MRC’s Director of Peer Services, Tiffany Irvin, is leading the pilot program, which launched on a small scale last October. “Children and Family Services has been a humbling experience for me,” she said. “I am able to help mothers who were in the position I was in at one point, but I had no help.” She has been working directly with participants during the program’s initial phase, and she’s discovered that a big part of the job is building trust. “The women (and some fathers) that I work with are in a situation where they already feel judged and are unsure of who they can trust,” she pointed out. “Gaining my participants’ trust is invaluable to me. When they decide that it’s me, it’s very rewarding.”

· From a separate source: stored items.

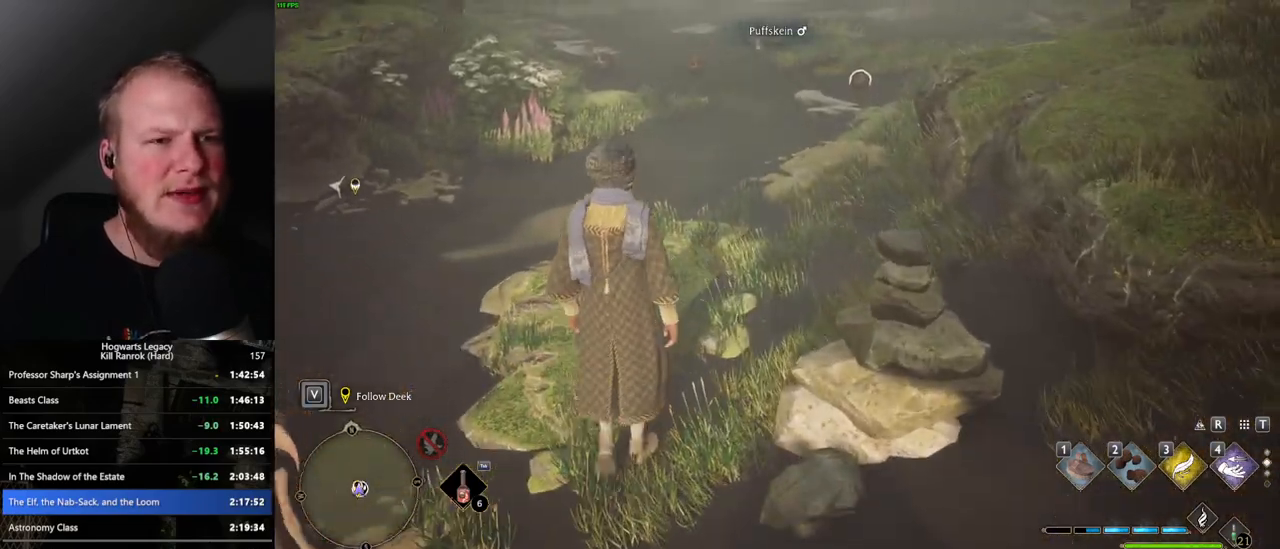
{"keys": ["w"], "mouse": [], "events": []}
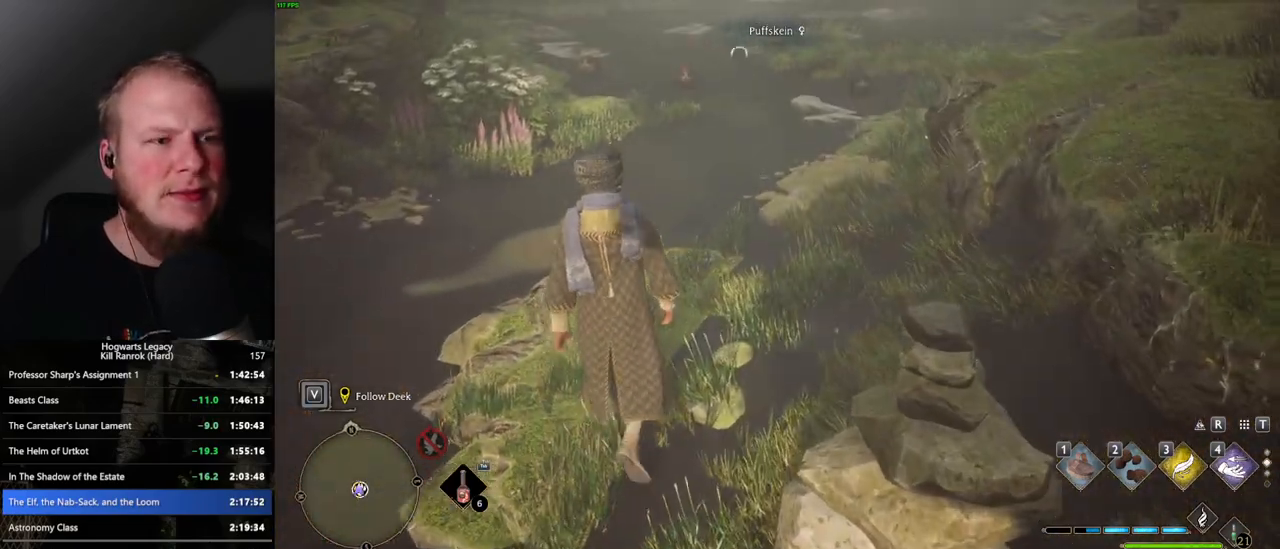
{"keys": ["w"], "mouse": [], "events": []}
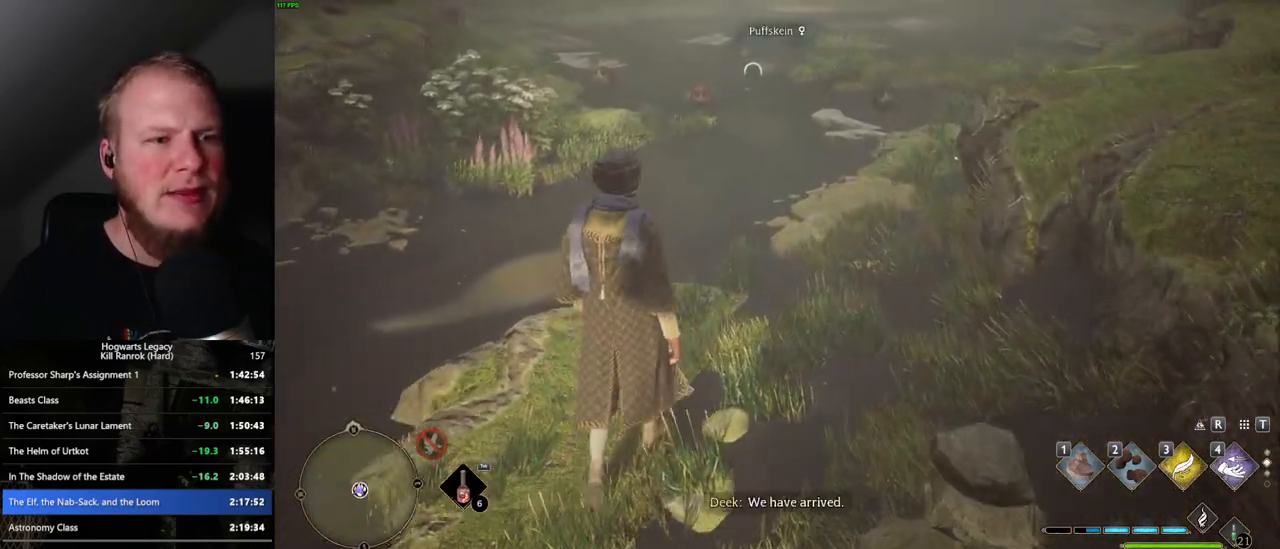
{"keys": ["w"], "mouse": [], "events": []}
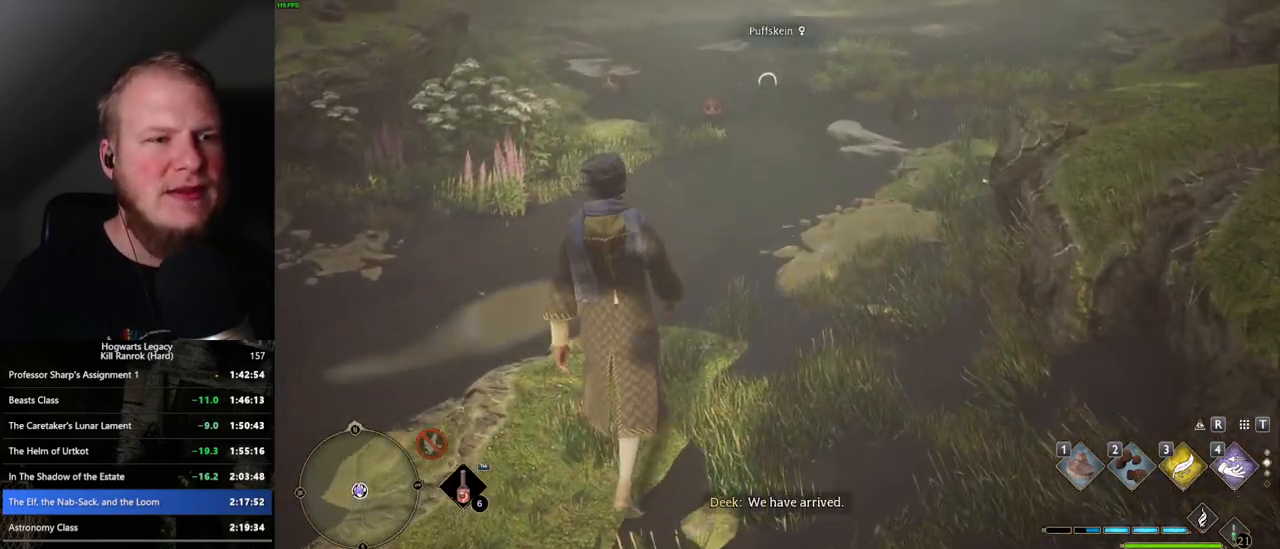
{"keys": ["w"], "mouse": [], "events": []}
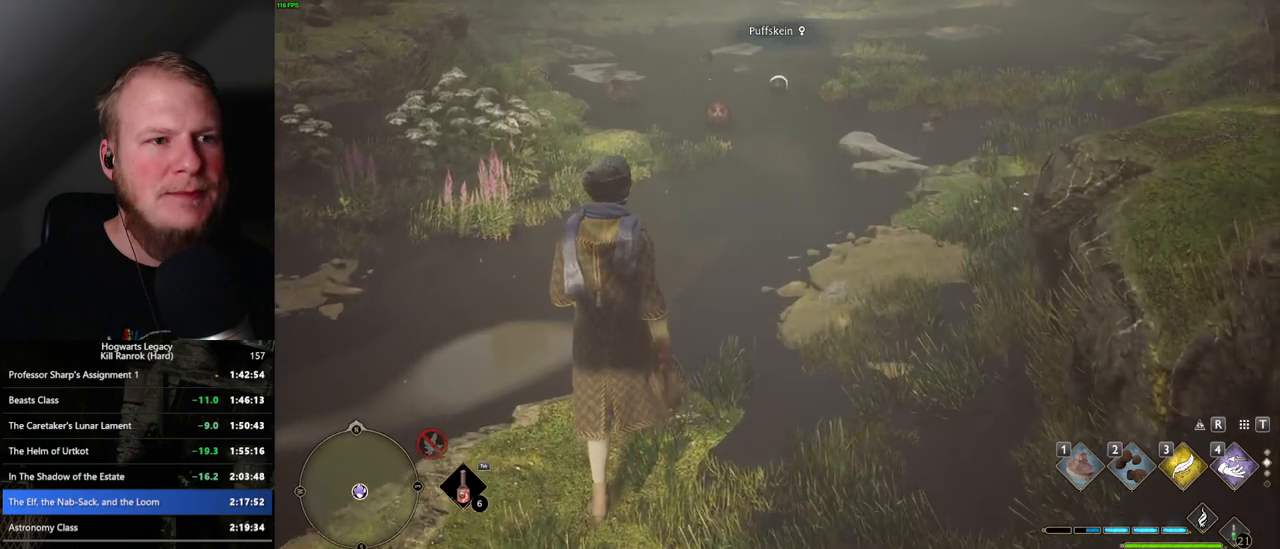
{"keys": ["w"], "mouse": [], "events": []}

Now that the program is up and running, Tiffany will return to managing the program and has hired a Peer Recovery Specialist, Anjelica Rozales, to start working directly with participants and will soon add a second person to the team. A key goal for her team is to help participants develop recovery capital – the internal and external resources necessary to begin and maintain recovery. Peer Recovery Specialists, who share the lived experience of substance use disorder and recovery, provide a variety of support services, including:

  • Assisting parents with accessing services and overcoming barriers to recovery, such as housing, social service or health benefits, child care, education, and employment
  • Offering parents assistance navigating the child welfare system
  • Attending collaborative and committee meetings, including court sessions, family team decision making meetings, and other case meetings to speak on behalf of the family
  • Serving as a liaison between substance use treatment, child welfare, and the court
  • Helping child welfare and court professionals understand substance use disorders, treatment, and the recovery process
  • Serving as an advocate and speak on the parent’s behalf

“This program is also focusing heavily on the populations that suffer from racial disparities,” added Tiffany. “The need for a Peer Recovery Specialist is evident in my community and being an African American woman, I tend to be more relatable. I also live in Hennepin county so it’s amazing to really be helping my neighborhood.” One of the tools Tiffany is using to encourage mothers to connect with her is a flyer she created with her personal story. “When potential participants realize I’ve been where they are and that I just want to help, they are more open to letting me into their lives.”

Part of this new program involved training Social Workers/Investigators who work for Hennepin County within Child Family Services about peer recovery support services. Over the past 3 months, Tiffany, MRC’s Training Coordinator, Caddy Frink, and Recovery Corps Project Coordinator, Hannah Lindgren, trained 62 social workers in half day trainings that detailed MRC’s Peer Recovery Services, how Peer Recovery Support Services can improve their clients’ outcomes, and the process for referring clients to MRC.  Since the trainings, more and more CFS Social Workers are referring clients to MRC for peer recovery support, with 17 participants referred in just the past month.

Programs similar to this have been implemented successfully across the country, and we are excited to see this program grow in the coming months. “I love my work,” said Tiffany, “and I look forward to helping reunify as many families as I possibly can!”